You have to maintain all of the different positions at the same time otherwise it doesn’t work. You can also do a few little shoulder circles, and I also like to add in some flexion and extension of the elbow.

Shake that out, and what do we do?  We retest.

Bam. All right, so things are moving really well for me now.

Obviously, radial is my best choice so far.  Very common actually. In many cases, anytime people do a lot of strength work will find that radial nerve needs quite a bit of flossing through the tissue.

Our last one, then, is going to be for our biceps.

To do this glide, you’re going to take your thumb, you’re going to grab it with the other fingers, push your wrist forward, all right? My arm is directly by my side, I grab my thumb, push my wrist forward, lock my elbow. Now from here, I’m going to stay tall, take my arm back behind me into extension. At this point, I’m going to pull my shoulder down. Woo! As I pull my shoulder down, I’ll feel usually some sensation here, but also down along the edge of my wrist.

Once I’m in that position, I have that pulled down, again, I’m just going to pump my scapula. One, two, three, four. I can also tilt my head away a few times. Again, aiming for 3 out to 10 tension. You shouldn’t be tingly for more than a few seconds after you release any of these drills. If you are, you’re doing them too hard.

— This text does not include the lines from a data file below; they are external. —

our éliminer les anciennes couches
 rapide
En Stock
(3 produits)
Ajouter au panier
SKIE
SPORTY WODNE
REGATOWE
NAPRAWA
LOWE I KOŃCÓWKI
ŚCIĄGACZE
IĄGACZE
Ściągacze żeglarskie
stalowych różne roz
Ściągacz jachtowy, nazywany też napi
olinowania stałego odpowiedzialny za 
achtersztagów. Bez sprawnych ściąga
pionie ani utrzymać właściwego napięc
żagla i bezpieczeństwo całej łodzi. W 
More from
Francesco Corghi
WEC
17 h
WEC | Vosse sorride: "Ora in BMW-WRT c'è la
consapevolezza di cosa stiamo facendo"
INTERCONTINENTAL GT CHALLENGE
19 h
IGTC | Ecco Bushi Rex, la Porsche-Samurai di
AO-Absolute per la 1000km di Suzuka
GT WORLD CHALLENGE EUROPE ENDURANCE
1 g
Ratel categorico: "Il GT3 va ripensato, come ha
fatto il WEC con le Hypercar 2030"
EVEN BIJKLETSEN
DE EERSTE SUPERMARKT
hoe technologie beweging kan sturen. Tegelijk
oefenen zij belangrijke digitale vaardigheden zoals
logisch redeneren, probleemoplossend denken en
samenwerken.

Again, reassess. See where you’re at. Get an idea.

All of these are doing well for me. I could be going back and adding in sensory work prior to each of them as well.

That’s four basic nerve glides, all right?

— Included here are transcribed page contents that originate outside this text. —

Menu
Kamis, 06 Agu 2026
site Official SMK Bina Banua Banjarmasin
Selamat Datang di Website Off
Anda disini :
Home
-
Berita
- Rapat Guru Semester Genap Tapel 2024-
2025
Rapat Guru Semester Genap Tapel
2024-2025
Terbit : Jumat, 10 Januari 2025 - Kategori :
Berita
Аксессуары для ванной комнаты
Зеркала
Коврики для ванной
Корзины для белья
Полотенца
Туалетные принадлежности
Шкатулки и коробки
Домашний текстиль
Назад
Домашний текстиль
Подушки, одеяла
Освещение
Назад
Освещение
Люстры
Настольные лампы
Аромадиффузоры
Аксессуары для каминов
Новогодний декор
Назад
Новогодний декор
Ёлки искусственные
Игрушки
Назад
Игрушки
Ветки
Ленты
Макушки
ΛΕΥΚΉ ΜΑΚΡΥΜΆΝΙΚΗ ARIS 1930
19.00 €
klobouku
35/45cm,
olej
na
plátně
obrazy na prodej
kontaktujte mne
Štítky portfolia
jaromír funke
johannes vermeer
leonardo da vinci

There are others for the shoulders, but I want you to start with those making sure that you prime the area with sensation first, and make sure that you’re reassessing after each one of those drills to ensure that you haven’t lost range of motion. If you’ve lost range of motion, it’s probably not a good idea; you need to go back to what improved you again before you do anything specific in terms of training with that shoulder.

Last little bit on this is if none of those work, all right?

If you’ve done these nerve glides, you’ve done the sensation, and it does not improve your range of motion, or pain issues, you have to think about what we call the opposing area of the body.

In general, if I’m having right shoulder limitations, I’m going to think about doing the same kind of work we were just doing in the shoulder but on the opposite hip.

On the opposite hip, I can do different circles, I can get in a lunge position and do what we call close chain hip circles.

Different basic mobility drills for this hip. Often when I work the opposite hip, depending on what’s going on in your body, you’ll get an increased freedom of movement in the contralateral, or opposite shoulder. If that is unusual, or new to you, like I said, you need to go back and look at some of the previous blogs on that.

If you have specific questions about how to apply it, look for a Z trainer in your area, or contact us here, because we can give you a lot of information on working on the shoulders using other parts of the body.

I hope that you enjoyed this.

If you have questions, please let me know.

I told you I was going to go fast, but I wanted to make sure that you had a good overview of basic ways to prepare the body to go out and do different fitness things, or sports.

Remember, sensory before motor.

Once you’ve done your sensory, then you can go into your motor priming which is utilizing the nerve glides.

Follow up with a little different mobility work, and you should be good to go.